Work task => Would you please set down the data again exactly as given, excluding the pictures?

Given information =>

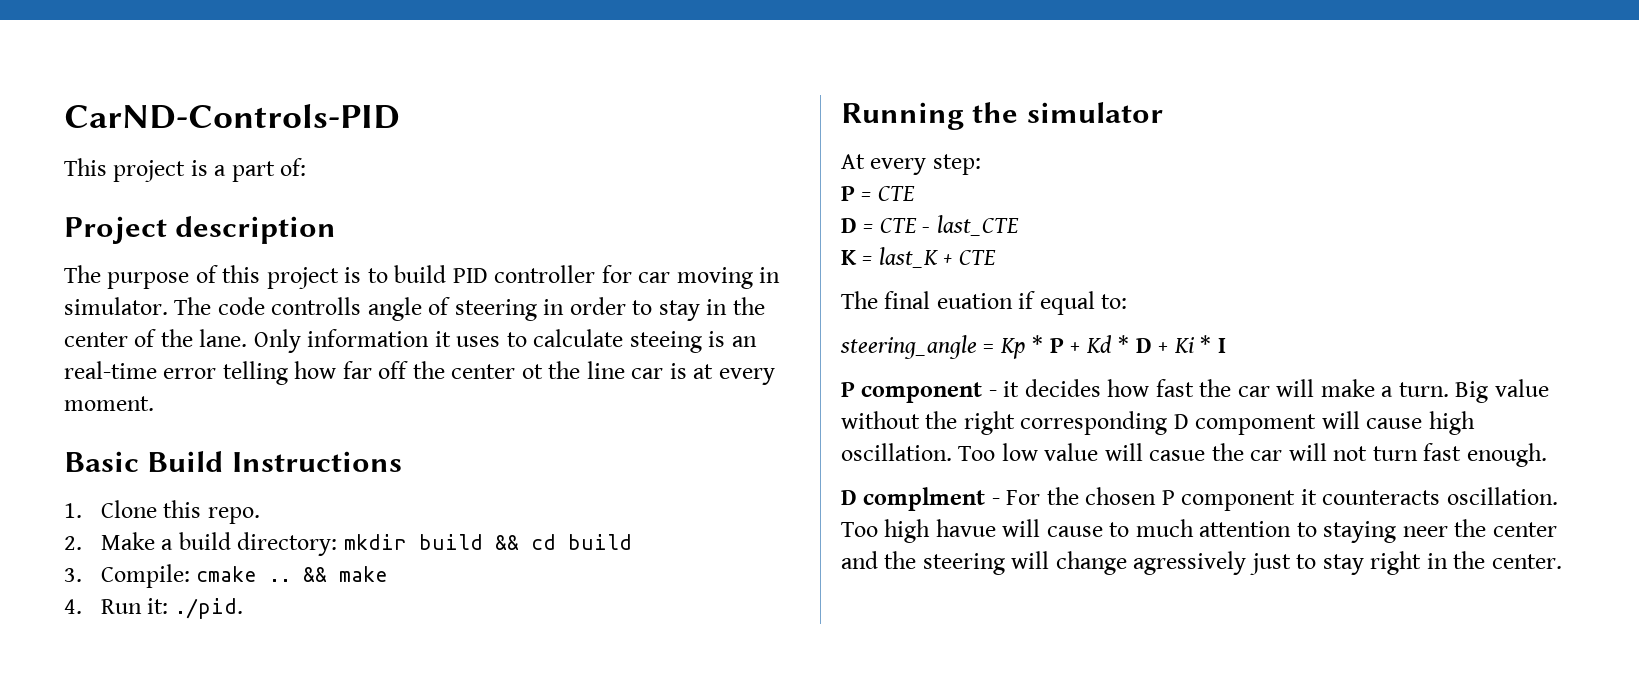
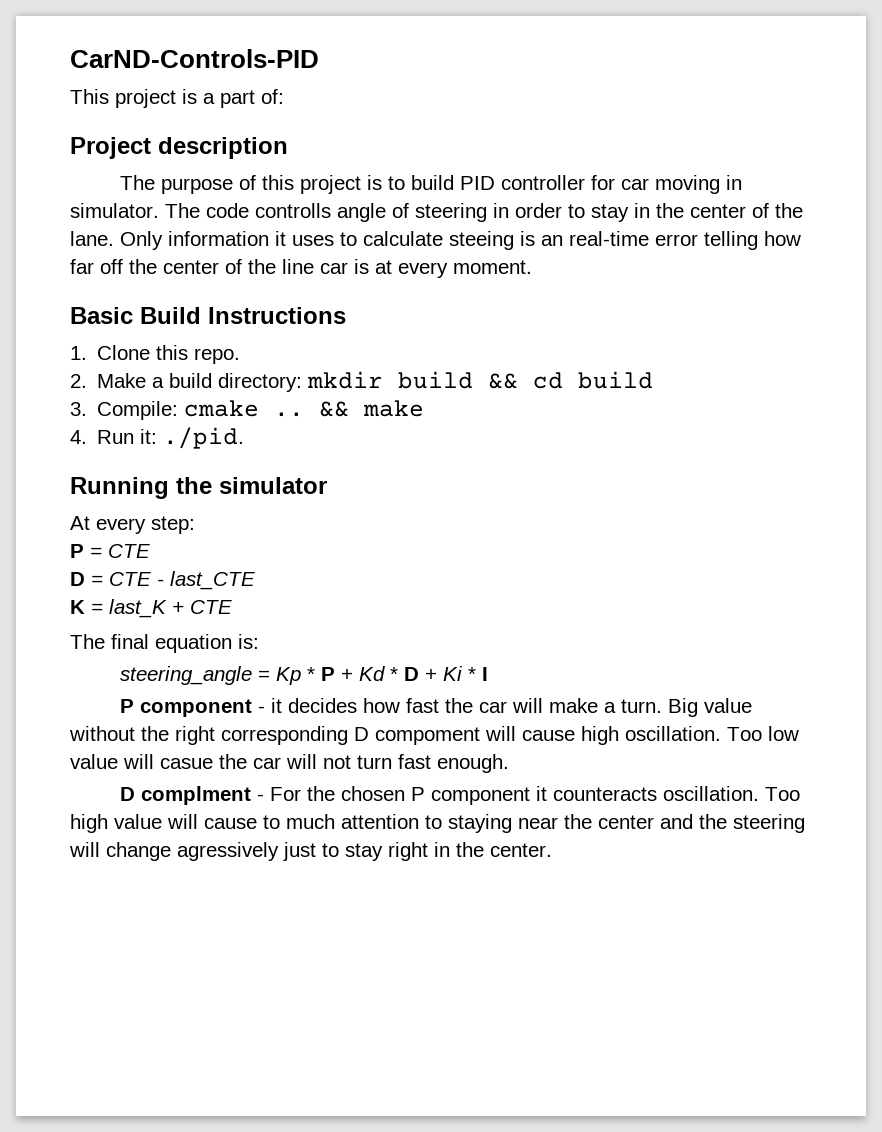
[521,364,543,379] ot -> [225,259,242,274] of
[936,291,1128,315] euation if equal to: -> [155,634,259,653] equation is:
[935,519,996,537] havue -> [114,814,162,829] value
[1402,526,1448,537] neer -> [518,817,558,829] near

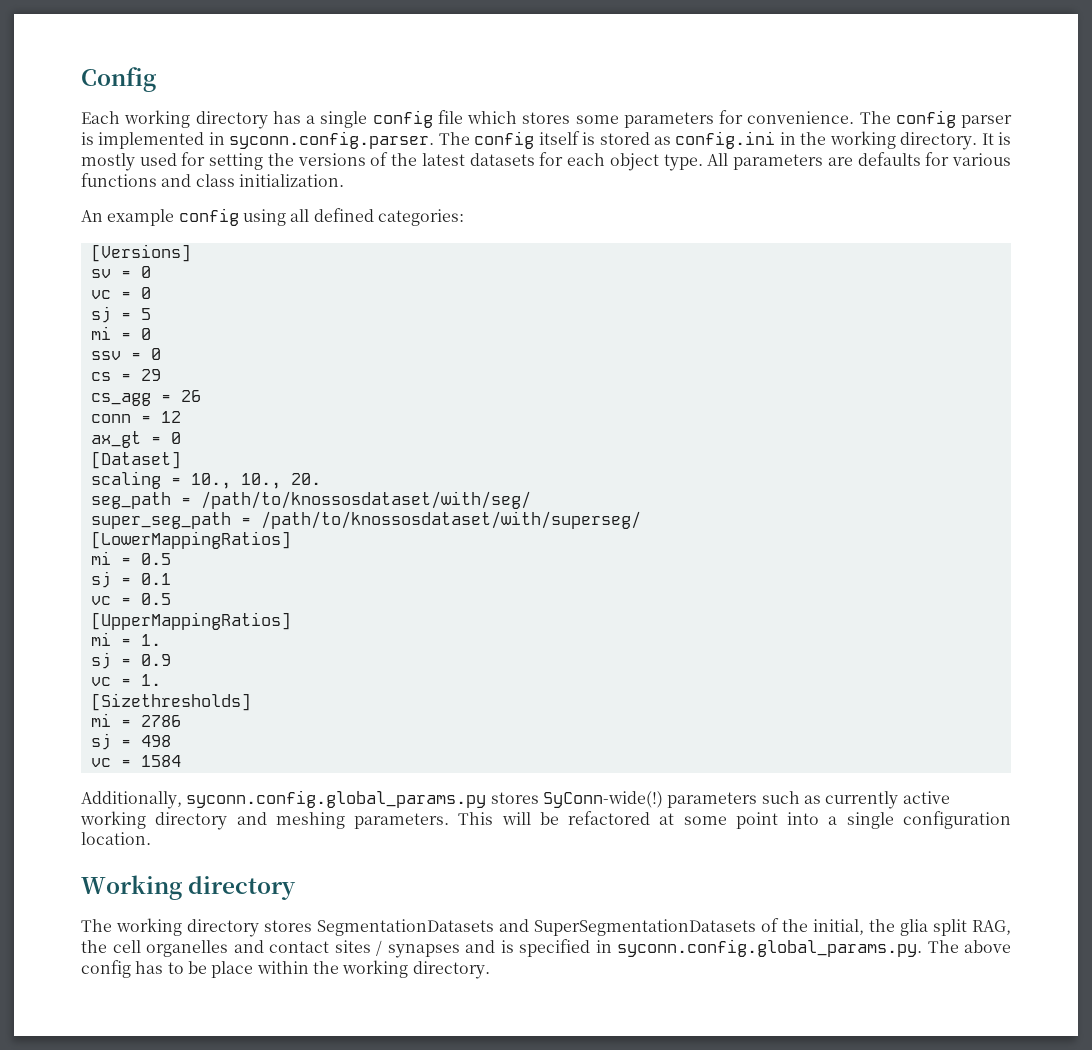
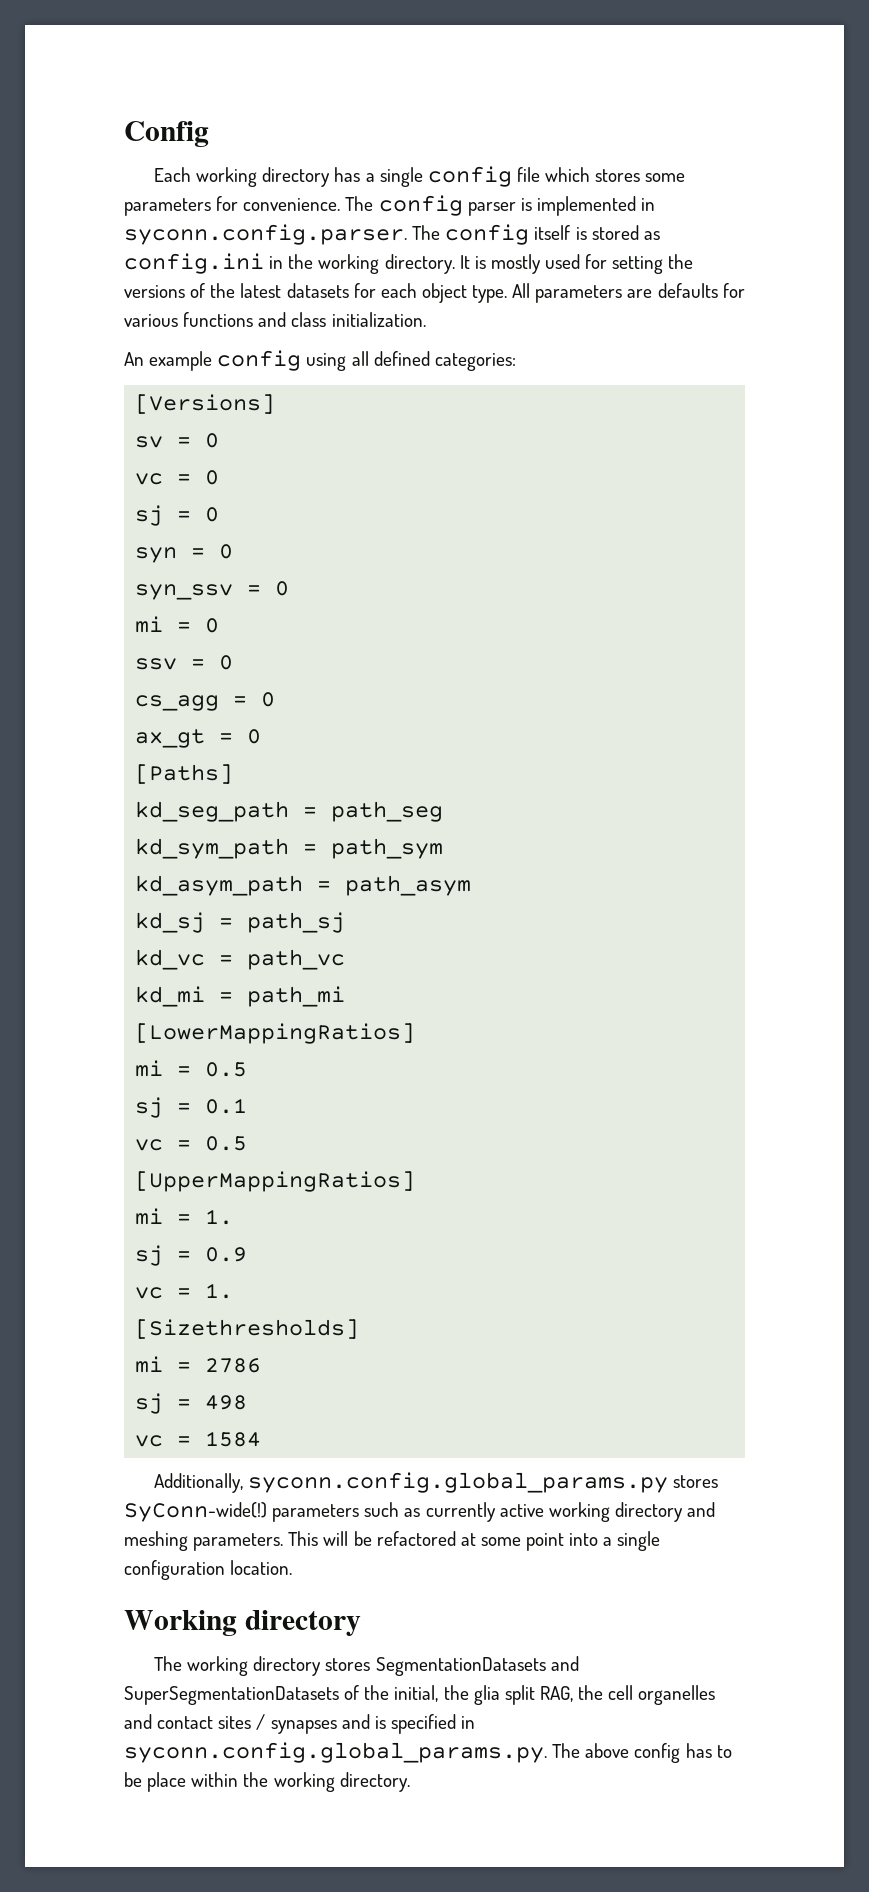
[140,308,151,320] 5 -> [205,507,220,522] [135,544,234,563] [135,581,290,600] 0 // syn = 0 // syn_ssv = 0
[90,369,161,381] // cs = 29 -> (234, 662) none
[180,390,201,402] [90,411,181,423] 26 // conn = 12 -> [261,692,276,707] 0
[90,451,181,469] [90,471,321,489] [90,491,531,509] [90,511,641,529] [Dataset] // scaling = 10., 10., 20. // seg_path = /path/to/knossosdataset/with/seg/ // super_seg_path = /path/to/knossosdataset/with/superseg/ -> [135,764,234,784] [135,801,444,822] [135,838,444,859] [135,875,472,896] [135,912,346,933] [135,949,346,970] [135,986,346,1007] [Paths] // kd_seg_path = path_seg // kd_sym_path = path_sym // kd_asym_path = path_asym // kd_sj = path_sj // kd_vc = path_vc // kd_mi = path_mi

Result below =>
[521,364,543,379] ot -> [225,259,242,274] of
[936,291,1128,315] euation if equal to: -> [155,634,259,653] equation is:
[935,519,996,537] havue -> [114,814,162,829] value
[1402,526,1448,537] neer -> [518,817,558,829] near

[140,308,151,320] 5 -> [205,507,220,522] [135,544,234,563] [135,581,290,600] 0 // syn = 0 // syn_ssv = 0
[90,369,161,381] // cs = 29 -> (234, 662) none
[180,390,201,402] [90,411,181,423] 26 // conn = 12 -> [261,692,276,707] 0
[90,451,181,469] [90,471,321,489] [90,491,531,509] [90,511,641,529] [Dataset] // scaling = 10., 10., 20. // seg_path = /path/to/knossosdataset/with/seg/ // super_seg_path = /path/to/knossosdataset/with/superseg/ -> [135,764,234,784] [135,801,444,822] [135,838,444,859] [135,875,472,896] [135,912,346,933] [135,949,346,970] [135,986,346,1007] [Paths] // kd_seg_path = path_seg // kd_sym_path = path_sym // kd_asym_path = path_asym // kd_sj = path_sj // kd_vc = path_vc // kd_mi = path_mi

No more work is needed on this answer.